-- START Listing --

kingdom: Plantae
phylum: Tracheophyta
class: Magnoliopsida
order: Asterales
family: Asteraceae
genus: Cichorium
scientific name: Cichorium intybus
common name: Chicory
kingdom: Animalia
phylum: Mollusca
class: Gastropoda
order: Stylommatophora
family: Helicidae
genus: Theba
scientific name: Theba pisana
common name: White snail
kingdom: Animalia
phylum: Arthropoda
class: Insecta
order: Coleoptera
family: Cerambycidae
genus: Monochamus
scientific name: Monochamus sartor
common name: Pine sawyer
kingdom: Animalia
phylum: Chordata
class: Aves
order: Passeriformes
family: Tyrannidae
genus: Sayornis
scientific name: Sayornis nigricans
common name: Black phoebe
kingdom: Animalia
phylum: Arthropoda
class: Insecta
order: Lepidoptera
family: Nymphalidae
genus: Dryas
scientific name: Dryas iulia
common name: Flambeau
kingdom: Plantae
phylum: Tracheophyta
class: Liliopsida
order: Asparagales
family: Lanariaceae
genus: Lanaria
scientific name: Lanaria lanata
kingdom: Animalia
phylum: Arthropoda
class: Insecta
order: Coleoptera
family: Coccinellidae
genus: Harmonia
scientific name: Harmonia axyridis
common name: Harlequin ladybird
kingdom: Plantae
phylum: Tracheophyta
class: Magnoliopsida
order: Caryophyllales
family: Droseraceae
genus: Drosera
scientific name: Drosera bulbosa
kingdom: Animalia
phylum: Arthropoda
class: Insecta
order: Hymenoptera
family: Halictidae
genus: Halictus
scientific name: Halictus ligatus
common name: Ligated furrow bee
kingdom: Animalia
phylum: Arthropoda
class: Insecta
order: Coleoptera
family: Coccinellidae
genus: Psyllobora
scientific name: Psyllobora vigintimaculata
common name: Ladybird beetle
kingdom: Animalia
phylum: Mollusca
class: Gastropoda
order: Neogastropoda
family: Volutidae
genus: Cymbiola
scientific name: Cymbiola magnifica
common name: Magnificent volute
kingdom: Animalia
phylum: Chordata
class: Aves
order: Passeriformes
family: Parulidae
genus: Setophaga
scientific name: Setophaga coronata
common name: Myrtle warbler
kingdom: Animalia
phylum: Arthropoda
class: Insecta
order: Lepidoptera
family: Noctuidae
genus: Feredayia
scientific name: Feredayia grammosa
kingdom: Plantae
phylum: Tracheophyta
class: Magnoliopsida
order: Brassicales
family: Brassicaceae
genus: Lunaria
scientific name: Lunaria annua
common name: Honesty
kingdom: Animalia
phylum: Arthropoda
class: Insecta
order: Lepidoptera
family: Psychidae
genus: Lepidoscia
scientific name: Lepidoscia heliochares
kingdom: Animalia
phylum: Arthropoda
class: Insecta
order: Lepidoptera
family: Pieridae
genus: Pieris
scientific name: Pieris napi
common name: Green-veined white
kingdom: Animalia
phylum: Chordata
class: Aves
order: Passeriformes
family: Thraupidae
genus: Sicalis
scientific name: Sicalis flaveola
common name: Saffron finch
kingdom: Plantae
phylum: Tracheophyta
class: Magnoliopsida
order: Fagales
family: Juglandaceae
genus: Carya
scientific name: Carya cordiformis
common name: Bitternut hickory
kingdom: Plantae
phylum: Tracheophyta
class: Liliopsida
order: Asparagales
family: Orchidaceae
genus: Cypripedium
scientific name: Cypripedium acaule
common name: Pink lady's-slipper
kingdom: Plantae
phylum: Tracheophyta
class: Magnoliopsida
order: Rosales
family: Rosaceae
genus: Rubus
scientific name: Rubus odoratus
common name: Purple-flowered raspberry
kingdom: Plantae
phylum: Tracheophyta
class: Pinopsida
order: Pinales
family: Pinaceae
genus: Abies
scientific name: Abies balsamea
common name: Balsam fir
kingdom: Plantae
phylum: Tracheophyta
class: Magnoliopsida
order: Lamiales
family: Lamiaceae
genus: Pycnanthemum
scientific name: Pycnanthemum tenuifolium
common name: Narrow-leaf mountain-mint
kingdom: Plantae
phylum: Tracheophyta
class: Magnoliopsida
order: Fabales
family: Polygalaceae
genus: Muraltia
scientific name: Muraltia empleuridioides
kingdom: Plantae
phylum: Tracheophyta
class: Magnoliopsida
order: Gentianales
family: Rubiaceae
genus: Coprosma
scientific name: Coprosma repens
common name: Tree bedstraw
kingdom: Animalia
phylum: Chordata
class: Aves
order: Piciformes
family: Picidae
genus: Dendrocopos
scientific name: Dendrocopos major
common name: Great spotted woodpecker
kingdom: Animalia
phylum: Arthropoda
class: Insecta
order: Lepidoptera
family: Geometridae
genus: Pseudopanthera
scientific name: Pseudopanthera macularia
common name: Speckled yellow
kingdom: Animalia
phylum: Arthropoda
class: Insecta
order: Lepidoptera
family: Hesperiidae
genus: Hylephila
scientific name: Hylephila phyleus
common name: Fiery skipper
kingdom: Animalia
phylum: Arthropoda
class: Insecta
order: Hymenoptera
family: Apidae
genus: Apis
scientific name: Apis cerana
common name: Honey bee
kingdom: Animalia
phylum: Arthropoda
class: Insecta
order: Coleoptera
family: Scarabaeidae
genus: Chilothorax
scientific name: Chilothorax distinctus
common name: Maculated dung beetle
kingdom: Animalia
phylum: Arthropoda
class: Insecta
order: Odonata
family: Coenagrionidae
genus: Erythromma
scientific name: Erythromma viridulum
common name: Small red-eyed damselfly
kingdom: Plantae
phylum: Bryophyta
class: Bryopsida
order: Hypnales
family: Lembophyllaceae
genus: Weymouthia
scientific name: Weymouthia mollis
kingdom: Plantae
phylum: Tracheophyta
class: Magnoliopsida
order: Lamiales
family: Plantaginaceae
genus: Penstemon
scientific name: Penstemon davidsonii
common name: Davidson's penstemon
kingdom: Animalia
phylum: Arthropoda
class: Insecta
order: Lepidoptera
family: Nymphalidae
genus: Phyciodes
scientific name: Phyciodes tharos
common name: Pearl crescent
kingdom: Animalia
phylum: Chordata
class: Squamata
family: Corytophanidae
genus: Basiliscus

-- END Listing --

Duplicate the rows from the start through the line containing "genus: Psyllobora", including that line.

• Completed task:
kingdom: Plantae
phylum: Tracheophyta
class: Magnoliopsida
order: Asterales
family: Asteraceae
genus: Cichorium
scientific name: Cichorium intybus
common name: Chicory
kingdom: Animalia
phylum: Mollusca
class: Gastropoda
order: Stylommatophora
family: Helicidae
genus: Theba
scientific name: Theba pisana
common name: White snail
kingdom: Animalia
phylum: Arthropoda
class: Insecta
order: Coleoptera
family: Cerambycidae
genus: Monochamus
scientific name: Monochamus sartor
common name: Pine sawyer
kingdom: Animalia
phylum: Chordata
class: Aves
order: Passeriformes
family: Tyrannidae
genus: Sayornis
scientific name: Sayornis nigricans
common name: Black phoebe
kingdom: Animalia
phylum: Arthropoda
class: Insecta
order: Lepidoptera
family: Nymphalidae
genus: Dryas
scientific name: Dryas iulia
common name: Flambeau
kingdom: Plantae
phylum: Tracheophyta
class: Liliopsida
order: Asparagales
family: Lanariaceae
genus: Lanaria
scientific name: Lanaria lanata
kingdom: Animalia
phylum: Arthropoda
class: Insecta
order: Coleoptera
family: Coccinellidae
genus: Harmonia
scientific name: Harmonia axyridis
common name: Harlequin ladybird
kingdom: Plantae
phylum: Tracheophyta
class: Magnoliopsida
order: Caryophyllales
family: Droseraceae
genus: Drosera
scientific name: Drosera bulbosa
kingdom: Animalia
phylum: Arthropoda
class: Insecta
order: Hymenoptera
family: Halictidae
genus: Halictus
scientific name: Halictus ligatus
common name: Ligated furrow bee
kingdom: Animalia
phylum: Arthropoda
class: Insecta
order: Coleoptera
family: Coccinellidae
genus: Psyllobora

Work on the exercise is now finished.